See this is why I love malwarebytes,false positives be damned.

In fact it is the false positives I love!

There is just nothing sweeter in the cyber world,

than a new copy of windows running on a reformated

partition,and few softwares give as amply an oppertunity

to revel in that feeling as Malwarebytes,with its penchant

for registry and windows system file false positives!!

Keep up the good work duck!!

[Graffin]

Having the same registry entry flagged as being a fake driver - is this definitely a false positive? I am forever paranoid.

[yardbird]

Here's my developer log do we remove it? quarantine it?

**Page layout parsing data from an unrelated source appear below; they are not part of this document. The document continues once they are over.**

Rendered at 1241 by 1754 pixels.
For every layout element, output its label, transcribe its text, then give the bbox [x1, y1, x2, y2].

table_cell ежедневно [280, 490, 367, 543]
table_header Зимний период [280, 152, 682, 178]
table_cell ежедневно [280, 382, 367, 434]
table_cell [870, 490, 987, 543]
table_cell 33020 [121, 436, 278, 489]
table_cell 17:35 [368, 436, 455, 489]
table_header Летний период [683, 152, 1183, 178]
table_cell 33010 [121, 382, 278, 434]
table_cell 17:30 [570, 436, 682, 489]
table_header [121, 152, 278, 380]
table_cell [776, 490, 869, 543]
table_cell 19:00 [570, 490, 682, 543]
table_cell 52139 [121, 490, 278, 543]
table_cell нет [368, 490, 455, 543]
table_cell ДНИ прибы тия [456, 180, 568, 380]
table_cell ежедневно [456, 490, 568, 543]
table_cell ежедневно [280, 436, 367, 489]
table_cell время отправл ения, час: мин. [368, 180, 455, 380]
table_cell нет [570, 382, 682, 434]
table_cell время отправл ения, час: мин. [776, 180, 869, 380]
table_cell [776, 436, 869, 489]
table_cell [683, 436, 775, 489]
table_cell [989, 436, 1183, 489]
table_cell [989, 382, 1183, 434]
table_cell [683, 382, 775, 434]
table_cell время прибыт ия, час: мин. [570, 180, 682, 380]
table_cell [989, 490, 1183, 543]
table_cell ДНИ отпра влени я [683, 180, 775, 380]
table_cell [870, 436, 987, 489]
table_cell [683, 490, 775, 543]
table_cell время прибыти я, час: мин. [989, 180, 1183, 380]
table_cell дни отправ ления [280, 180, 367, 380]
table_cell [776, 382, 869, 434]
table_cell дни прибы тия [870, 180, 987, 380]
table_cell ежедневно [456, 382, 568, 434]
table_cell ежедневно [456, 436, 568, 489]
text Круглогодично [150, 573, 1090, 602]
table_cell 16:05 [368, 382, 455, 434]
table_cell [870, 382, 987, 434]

Malwarebytes' Anti-Malware 1.34

Database version: 1832

Windows 5.1.2600 Service Pack 3

3/10/2009 5:45:02 PM

mbam-log-2009-03-10 (17-44-49).txt

Scan type: Quick Scan

Objects scanned: 65865

Time elapsed: 6 minute(s), 4 second(s)

Memory Processes Infected: 0

Memory Modules Infected: 0

Registry Keys Infected: 1

Registry Values Infected: 0

Registry Data Items Infected: 0

Folders Infected: 0

Files Infected: 0

Memory Processes Infected:

(No malicious items detected)

Memory Modules Infected:

(No malicious items detected)

Registry Keys Infected:

HKEY_LOCAL_MACHINE\SYSTEM\CurrentControlSet\Services\WS2IFSL (Fake.Driver) -> No action taken. [3857535134304144385864454836344564463436414247386152585253384661368683837079853

68079858380775270856152708387746870846156521942395245]

Registry Values Infected:

(No malicious items detected)

Registry Data Items Infected:

(No malicious items detected)

Folders Infected:

(No malicious items detected)

Files Infected:

(No malicious items detected)

[Karol3]

I registered to post this VISTA HP. FAKE.DRIVER

Malwarebytes' Anti-Malware 1.34

Database version: 1832

Windows 6.0.6001 Service Pack 1

3/10/2009 8:59:25 PM

mbam-log-2009-03-10 (20-59-23).txt

Scan type: Quick Scan

Objects scanned: 55541

Time elapsed: 41 second(s)

Memory Processes Infected: 0

Memory Modules Infected: 0

Registry Keys Infected: 1

Registry Values Infected: 0

Registry Data Items Infected: 0

Folders Infected: 0

Files Infected: 0

Memory Processes Infected:

(No malicious items detected)

Memory Modules Infected:

(No malicious items detected)

Registry Keys Infected:

HKEY_LOCAL_MACHINE\SYSTEM\CurrentControlSet\Services\WS2IFSL (Fake.Driver) -> No action taken. [3857535134304144385864454836344564463436414247386152585253384661368683837079853

68079858380775270856152708387746870846156521942395245]

Registry Values Infected:

(No malicious items detected)

Registry Data Items Infected:

(No malicious items detected)

Folders Infected:

(No malicious items detected)

Files Infected:

(No malicious items detected)

[Raid]

This is a false positive. We are very sorry for the inconvenience caused. Please restore from Quarantine if you haven't already and update your database.